In my time at University of San Diego, one of the most valuable traits I have gained is the ability to be conscientious about social inequality and injustice. I’m not fully educated on everything, but I am constantly challenging myself to ask questions about things I don’t understand and to identify those things that marginalize certain groups of people. I hope to take part in social movements to educate people about social issues and I hope that I can help people see and change their language/mindset about these little acts of intolerance that are embedded into our social lives.
So when I see things like this:
it makes me kind of mad.
To give some context to this comment, FUSO, the Filipino Ugnayan Student Organization on USD’s campus was preparing a performance of a Pilipino folk dance called ‘tinikling’ for a cultural event called Pilipino Culture Night (PCN). It involves jumping between bamboo poles that are opened and closed to the beat of the music. It’s kind of like a “don’t-get-your-foot-caught-between-the-poles” dance. It does happen to make a lot of noise and we were practicing in the common room of a residence hall.

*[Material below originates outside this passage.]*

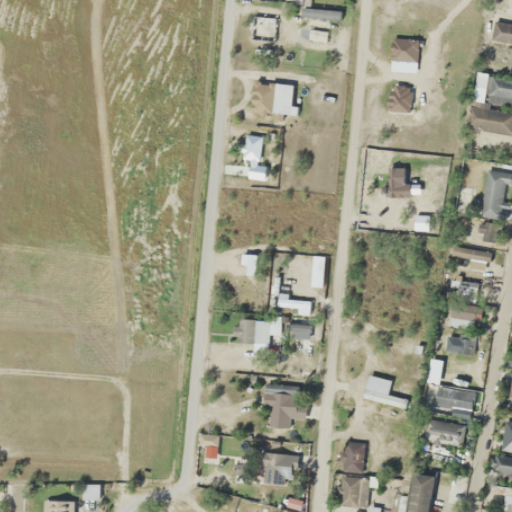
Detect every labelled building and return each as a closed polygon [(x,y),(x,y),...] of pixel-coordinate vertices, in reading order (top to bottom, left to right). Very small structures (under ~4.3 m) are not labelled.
[(269,38),(270,26),(272,26),(272,18),(253,18),(253,38),(269,38)] [(245,158),(260,158),(259,135),(244,136),(245,158)] [(488,269),(491,252),(452,245),(449,261),(488,269)] [(450,327),(475,327),(475,318),(482,318),(482,305),(450,305),(450,327)] [(239,318),(238,343),(269,343),(270,319),(239,318)] [(405,399),(387,395),(390,380),(368,375),(363,397),(403,407),(405,399)] [(305,419),(306,402),(297,401),(298,385),(265,383),(263,407),(270,408),(269,427),(291,428),(292,418),(305,419)] [(434,406),(471,412),(474,391),(437,386),(434,406)] [(425,443),(462,444),(463,422),(426,421),(425,443)] [(511,422),(506,421),(500,452),(511,454),(511,453),(511,422)] [(341,471),(363,472),(364,442),(343,441),(341,471)] [(297,454),(261,453),(260,482),(297,483),(297,454)] [(407,511),(428,511),(433,476),(413,473),(407,511)] [(83,499),(98,499),(98,488),(83,488),(83,499)] [(287,508),(300,511),(303,500),(289,497),(287,508)]
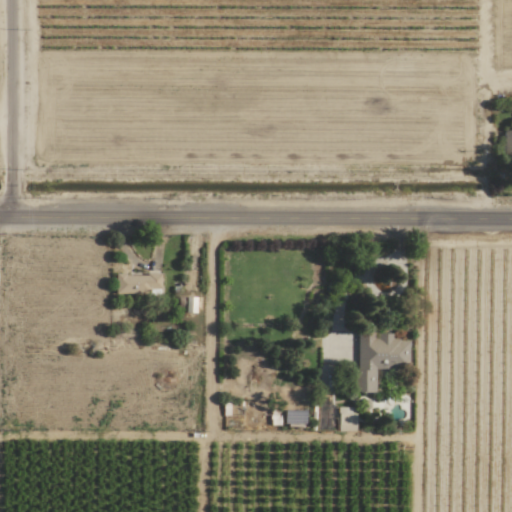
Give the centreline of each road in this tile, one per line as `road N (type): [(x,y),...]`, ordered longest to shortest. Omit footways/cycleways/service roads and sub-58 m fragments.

However, here’s where it gets problematic to me: The comment directly targets Asians. Instead of saying “To the people,” or “To the students,” it says “To the Asians.” It targets a specific group of people on our campus and makes them feel unwelcome in the community.
What makes me even more frustrated are things like this :
After a comment was posted explaining that students was practicing for Pilipino Culture Night, this comment appears, and I start feeling extremely angry and hurt.

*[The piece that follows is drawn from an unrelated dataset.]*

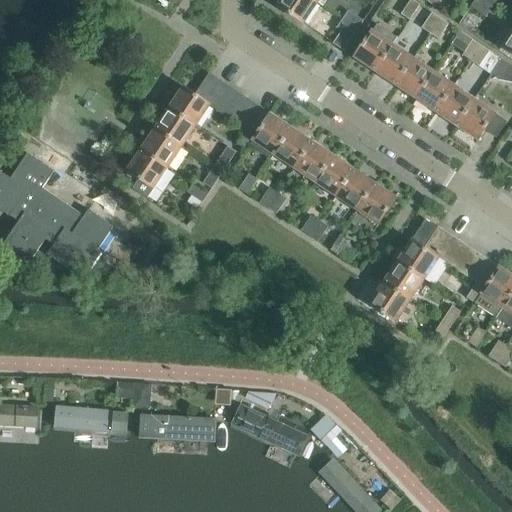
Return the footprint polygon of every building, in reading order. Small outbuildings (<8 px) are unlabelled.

So not only does the initial post target my cultural background and make me feel unwelcome in my community, there’s this comment that further marginalizes my race (being my physical features) from my ethnicity (being my cultural and national origin).
It’s not news that Filipin@s are constantly stereotyped in this manner. In 2010, radio personality Adam Carolla was under public fire for his comments about the Philippines.
“All they have over there is Manny Pacquiao and sex tours.”
Many people defended him, saying that he was just looking for attention. I also stopped watching Glee after reading this article in the same year, publicizing an audition call for an older Filipina/Hispanic woman to play Sue Sylvester’s maid on the show.
These aren’t isolated events, people. It happens all the time. It’s frustrating that I have to explain my hurt feelings, and the only ones who will listen are those who feel as I do.
So, what do we do? That was the question we were faced with, and this is what we came up with:
We can’t let the little things slide because they make us more susceptible to the bigger acts of intolerance and flat-out racism. This video shows that we will not stand for it. The movement is starting off at the end of the school year, but I hope that FUSO will not forget what happened and how the USD community can change those pervasive acts of intolerance and marginalization on our campus.